We live our lives with certain expectations, so it is always a surprise when the unexpected happens.
In 1959, we were in the United Kingdom for three weeks. During that time, we spent a day trying to find the resting place of my wife’s paternal grandfather. Eventually, we located the church where his grave is. The rector told us that he is buried in the new church addition that was added only two hundred years ago. The original church, he added nonchalantly, was built in the 1400s!
Wow! That was unexpected! We were from Canada where any structure constructed over a century ago is considered old.
Years later, our teenaged son was able to spend some time in London, England. He returned just thrilled with all the wonderful old buildings, museums, and historical sites. It was unexpected, and he only wished that he had been able to spend more time there.
When one of his friends returned from a similar trip, he unexpectedly reported that London was really boring. He said that the sports facilities were not as good as in Canada and that the city was really just full of old buildings! Same location, contemporary people, but totally different results with different expectations.
Jesus specialized in the unexpected. He fed thousands with a meagre lunch.
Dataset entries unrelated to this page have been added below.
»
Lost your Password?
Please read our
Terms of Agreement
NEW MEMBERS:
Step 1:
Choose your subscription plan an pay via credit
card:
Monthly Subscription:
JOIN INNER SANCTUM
The stormy waters suddenly turned calm at His command.
“For you know quite well that the day of the Lord’s return will come unexpectedly, like a thief in the night.” (1 Thessalonians 5:2 NLT)
As we live in this COVID-19 pandemic, I think that we all face a challenge to be like Jesus and to do the unexpected. We are limited in how we can interface with our families and friends; we have to wear a mask whenever we go out; we can’t meet and sing heartily in large gatherings and church services; and we don’t know how long this different way of life will continue. The expected response when we have interchanges with others is to share how upsetting this terrible virus is, and how disruptive it is to the things that we normally enjoy doing.
The challenge for me and, indeed, for each of us, is to do the unexpected and ensure that each interaction that we have with another person is positive, helpful, and uplifting. We do have Jesus’ example of loving and helping others. We, of all people, should be the ones filled with confidence and hope, knowing that our loving Sovereign Lord is fully in control of our situation.
Prayer: Dear Father, in this time of uncertainty, may we be willing and eager to do the unexpected. Help us to realize that others may need our positive love. Help us to share Your love with others. In the name of Jesus, we pray. Amen.